The clearest wins are in knowledge work that currently absorbs skilled human time. Drafting first versions of compliance reports, summarising lengthy board packs, generating test cases for software development, and creating first drafts of client communications. In each case, the pattern is the same: the model produces a draft, a human refines it. Productivity gains of 30 to 40 per cent are common for these tasks.

Synthetic data generation addresses a real constraint. Training a fraud detection model requires examples of fraud, but fraud is rare by definition. Generative models can create realistic synthetic fraud patterns that augment the training set without compromising real customer data. The same principle applies to stress testing scenarios for risk models.

The automation of routine correspondence is production-ready for tightly scoped use cases. An insurer generating standard policy renewal letters, a bank producing account closure confirmations, or an asset manager creating periodic fund commentaries. The key word is "standard." Generative AI is reliable when the output space is constrained. It becomes unpredictable when the output space is open.

What to know before you start

Define the boundary between generation and decision. Generative AI can draft a claims denial letter. It should not decide to deny the claim. The model produces content; a human (or a validated deterministic system) makes the decision. Conflating generation with decision-making is the fastest route to regulatory trouble.
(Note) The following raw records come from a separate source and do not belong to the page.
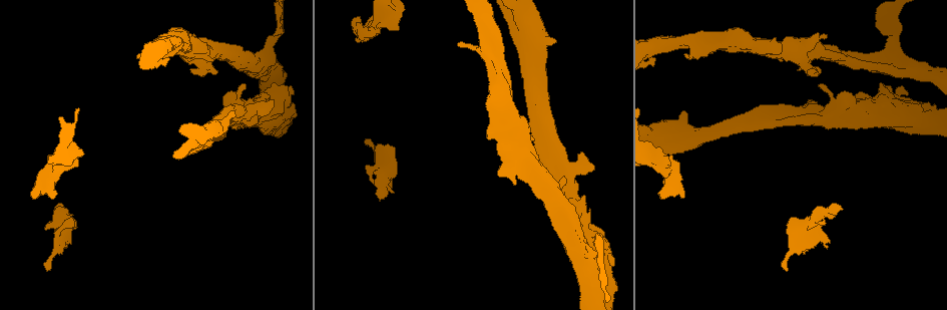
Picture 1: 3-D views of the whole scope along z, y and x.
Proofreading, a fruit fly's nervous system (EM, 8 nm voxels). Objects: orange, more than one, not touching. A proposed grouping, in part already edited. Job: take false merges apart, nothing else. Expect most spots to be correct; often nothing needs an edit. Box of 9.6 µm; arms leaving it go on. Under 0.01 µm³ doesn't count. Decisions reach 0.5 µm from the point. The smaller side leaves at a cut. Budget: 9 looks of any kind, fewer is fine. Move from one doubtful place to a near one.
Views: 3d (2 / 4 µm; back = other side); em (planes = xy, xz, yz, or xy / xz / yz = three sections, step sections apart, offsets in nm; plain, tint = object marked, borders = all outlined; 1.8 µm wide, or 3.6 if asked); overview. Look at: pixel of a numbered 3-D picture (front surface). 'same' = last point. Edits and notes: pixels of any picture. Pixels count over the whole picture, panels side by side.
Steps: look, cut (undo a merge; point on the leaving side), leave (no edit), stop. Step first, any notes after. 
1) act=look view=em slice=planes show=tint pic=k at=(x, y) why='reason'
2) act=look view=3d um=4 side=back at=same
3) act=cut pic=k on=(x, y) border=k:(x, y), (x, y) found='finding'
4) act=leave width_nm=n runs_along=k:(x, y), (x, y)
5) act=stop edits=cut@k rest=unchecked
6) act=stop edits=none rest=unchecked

act=look view=em slice=planes show=plain pic=1 at=(662, 161) why='abrupt turn'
Cost is not trivial at scale. A single LLM query costs fractions of a penny, but processing 100,000 documents per day adds up. Build a cost model before committing to a production deployment. Compare the per-unit cost of the AI pipeline against the fully loaded cost of the human process it replaces. Include the cost of human review, because for most financial services applications, you will still need it.
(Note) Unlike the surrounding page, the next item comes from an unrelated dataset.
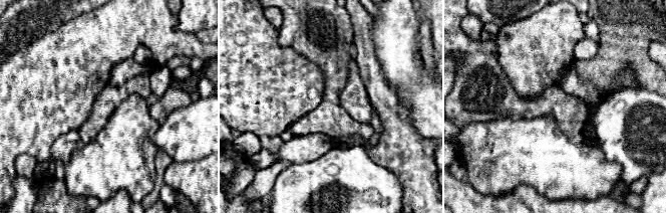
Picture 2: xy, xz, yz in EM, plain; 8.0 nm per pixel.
act=look view=em slice=planes show=tint at=same why='where the object lies'

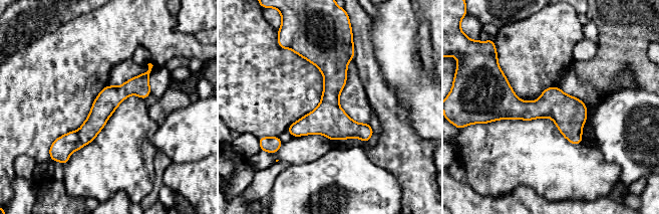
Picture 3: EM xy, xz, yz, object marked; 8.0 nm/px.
act=leave width_nm=180 runs_along=3:(145, 75), (59, 146) found='continuous, no second neuron'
Intellectual property questions are unresolved. If a generative model drafts a client report, who owns the output? If it reproduces language from a copyrighted source, who is liable? Your legal team needs to review the terms of service of any generative AI provider and assess IP risk before the output reaches a client. The data governance framework should cover model outputs as well as inputs.

Start with one high-volume, low-risk internal process. Summarising call transcripts, drafting internal status reports, or generating code documentation. Measure the time saved, the error rate, and the adoption. Use that data to build the business case for broader deployment. The organisations that succeed with generative AI are those that start small, measure honestly, and expand based on evidence.